The wood of the pews changes its character because we touched it and the oils from our hands got rubbed in.
The cushions are torn and stained by moving bodies, and wax from Christmas Eve candles, and a thousand other things.
The doodles are on hymnal pages because… there are children.
Each of us leaves our mark—usually in ways that we can’t even see—and the community of the faithful keeps changing.
Sometimes, we change because we have to leave a building behind. The ancient Israelites were forced from their home; and when they came back, they had to build again.

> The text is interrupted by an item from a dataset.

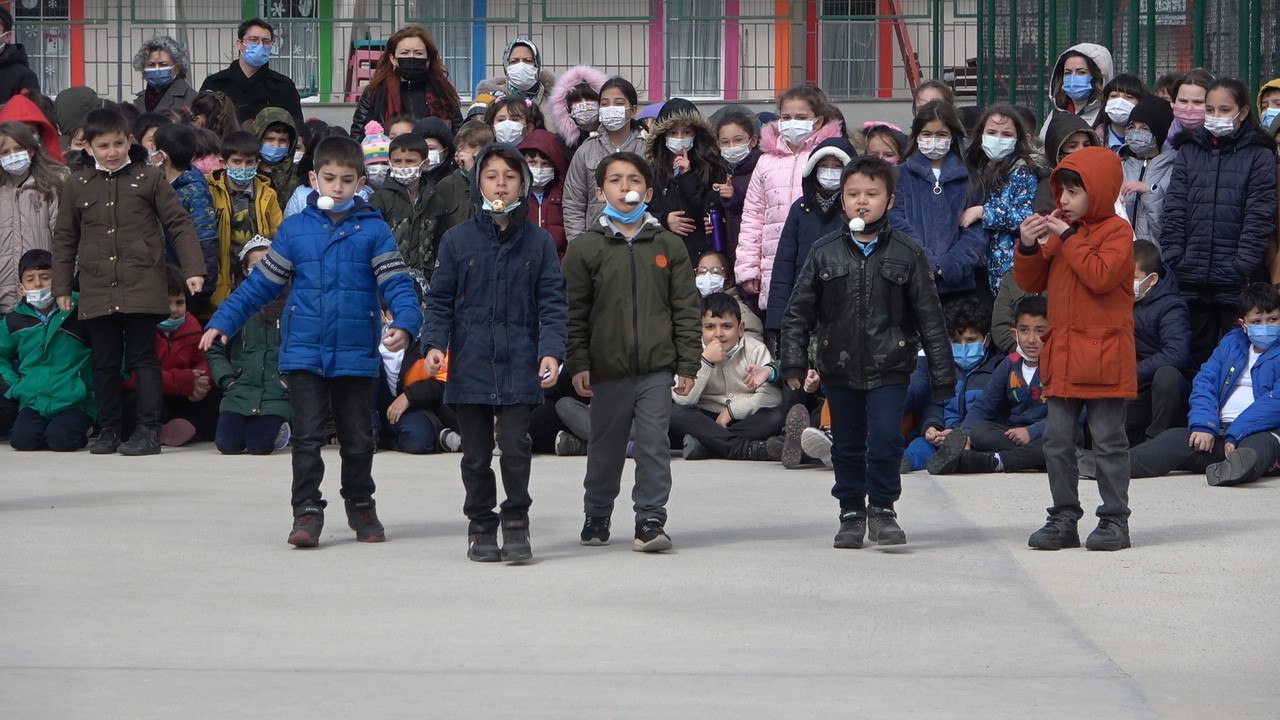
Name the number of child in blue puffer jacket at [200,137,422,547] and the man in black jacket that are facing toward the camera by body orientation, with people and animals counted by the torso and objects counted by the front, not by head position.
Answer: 2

Sometimes, we change because we choose to leave a building behind. We were once the faithful who met over on 9th street, in a building with a stone foundation and a wooden exterior and stone stairs leading up to the doors and a cupola maybe. And our ancestors in the faith moved here so that there would be space for new memories.
And now we are the faithful who meet on the corner of 12th and 12th, in a building where we have made memories; in a building where we have left our marks alongside the marks of people who have left us.
And who knows? Maybe we will stay here and those who come after us will leave their marks alongside ours. Or maybe we will go somewhere else and make room for new memories. Or maybe someone will come along after us and clean some of our marks away only to add new ones.
But no matter what, I know this. Change—maybe not all change, but a lot of change—brings shouts of joy and cries of sorrow. Among all of us and in each of us. As we mourn who we were and wait for who we will be.
And I also know this. In all that joy and all that mourning—in all that bravery and all that fear—God is leading us into new worlds that we could not imagine. The people who saw Solomon’s temple fall didn’t know what exile would bring. And the people who returned home with Ezra didn’t know what that would mean. The people who traveled across an ocean to what was then the middle-of-nowhere-Illinois didn’t know what that would mean. The people who left a little building over on 9th street didn’t know what that would mean.
And we do not know what is to come. But we can have the same faith as those people who saw the foundation for the second temple be laid: God is good, and his steadfast love endures forever. Hallelujah. Amen.